▶ _PROBLEM TO SOLVE_: Each record below is to be output unchanged, and any picture is to be dropped.

▶ _THE INPUT_:

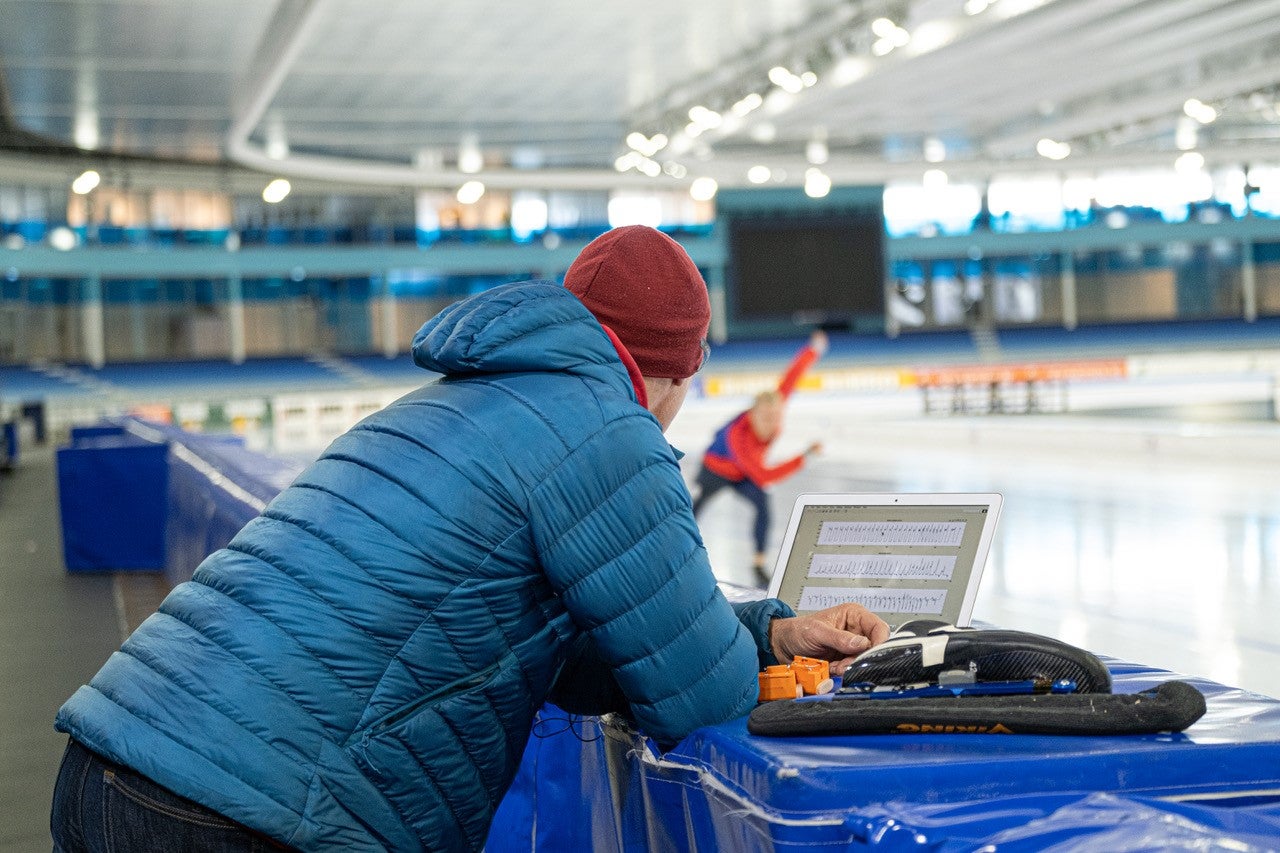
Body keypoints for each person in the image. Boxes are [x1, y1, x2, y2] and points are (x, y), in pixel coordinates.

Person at [50, 225, 888, 852]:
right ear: (674, 369)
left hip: (115, 762)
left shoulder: (456, 401)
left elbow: (569, 643)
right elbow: (703, 700)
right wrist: (772, 666)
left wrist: (770, 630)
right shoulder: (606, 429)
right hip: (246, 810)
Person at [693, 329, 829, 586]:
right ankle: (677, 547)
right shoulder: (738, 437)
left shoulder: (775, 403)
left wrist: (814, 349)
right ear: (753, 414)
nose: (772, 423)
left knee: (763, 505)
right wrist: (806, 457)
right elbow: (764, 475)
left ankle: (758, 564)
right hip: (715, 469)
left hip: (742, 472)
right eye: (766, 418)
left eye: (776, 417)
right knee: (695, 510)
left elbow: (792, 377)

▶ _FINISHED TASK_:
Body keypoints for each person in the image. Boxes are [x1, y1, x2, y2] and points are (x, y), in pixel coordinates.

Person at [50, 225, 888, 852]:
right ear: (674, 369)
left hip: (115, 762)
left shoulder: (456, 401)
left elbow: (569, 643)
right elbow: (703, 700)
right wrist: (772, 666)
left wrist: (770, 630)
right shoulder: (606, 429)
right hip: (246, 810)
Person at [693, 329, 829, 586]:
right ankle: (677, 547)
right shoulder: (738, 437)
left shoulder: (775, 403)
left wrist: (814, 349)
right ear: (753, 414)
nose: (772, 423)
left knee: (763, 505)
right wrist: (806, 457)
right elbow: (764, 475)
left ankle: (758, 564)
right hip: (715, 469)
left hip: (742, 472)
right eye: (766, 418)
left eye: (776, 417)
right knee: (695, 510)
left elbow: (792, 377)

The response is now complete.